Indian-origin astronaut Sunita Williams flew to space for the third time on Wednesday along with a colleague, scripting history as the first members aboard Boeing’s Starliner spacecraft to the International Space Station.
Boeing’s Crew Flight Test mission carrying Williams, and Butch Wilmore lifted off from Cape Canaveral Space Force Station in Florida after multiple delays.
Williams, 58, is the pilot for the flight test while Wilmore, 61, is the commander of the mission.
Williams also made history as the first woman to embark on such a mission.

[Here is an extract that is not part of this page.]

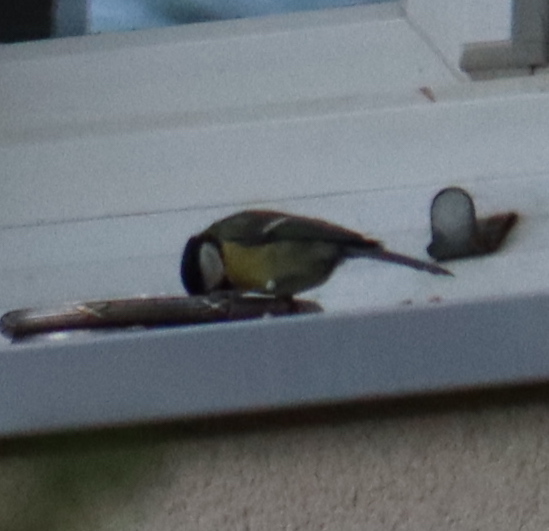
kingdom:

And it won’t be her first entry in the history books.
In 2012, during a prior trip to the International Space Station, Williams became the first person to finish a triathlon in space, during which she simulated swimming using a weight-lifting machine and ran on a treadmill while strapped in by a harness so she wouldn’t float away.
That came after she ran the Boston Marathon from the space station in 2007.
Williams received her commission as an Ensign in the United States Navy from the United States Naval Academy in May 1987. Williams was selected as an astronaut by NASA in 1998 and is a veteran of two space missions, Expeditions 14/15 in 2006 and 32/33 and 2012.
She served as a flight engineer on Expedition 32 and then commander of Expedition 33.
Boeing’s Crew Flight Test mission has been delayed for several years because of setbacks in the spacecraft’s development.
Last-minute computer trouble nixed Saturday’s launch attempt for Boeing’s first astronaut flight, the latest in a string of delays over the years.
It was the second launch attempt. The first try on May 6 was delayed for leak checks and rocket repairs.
With the launch, Boeing became the second private firm able to provide crew transport to and from the ISS, alongside Elon Musk’s SpaceX.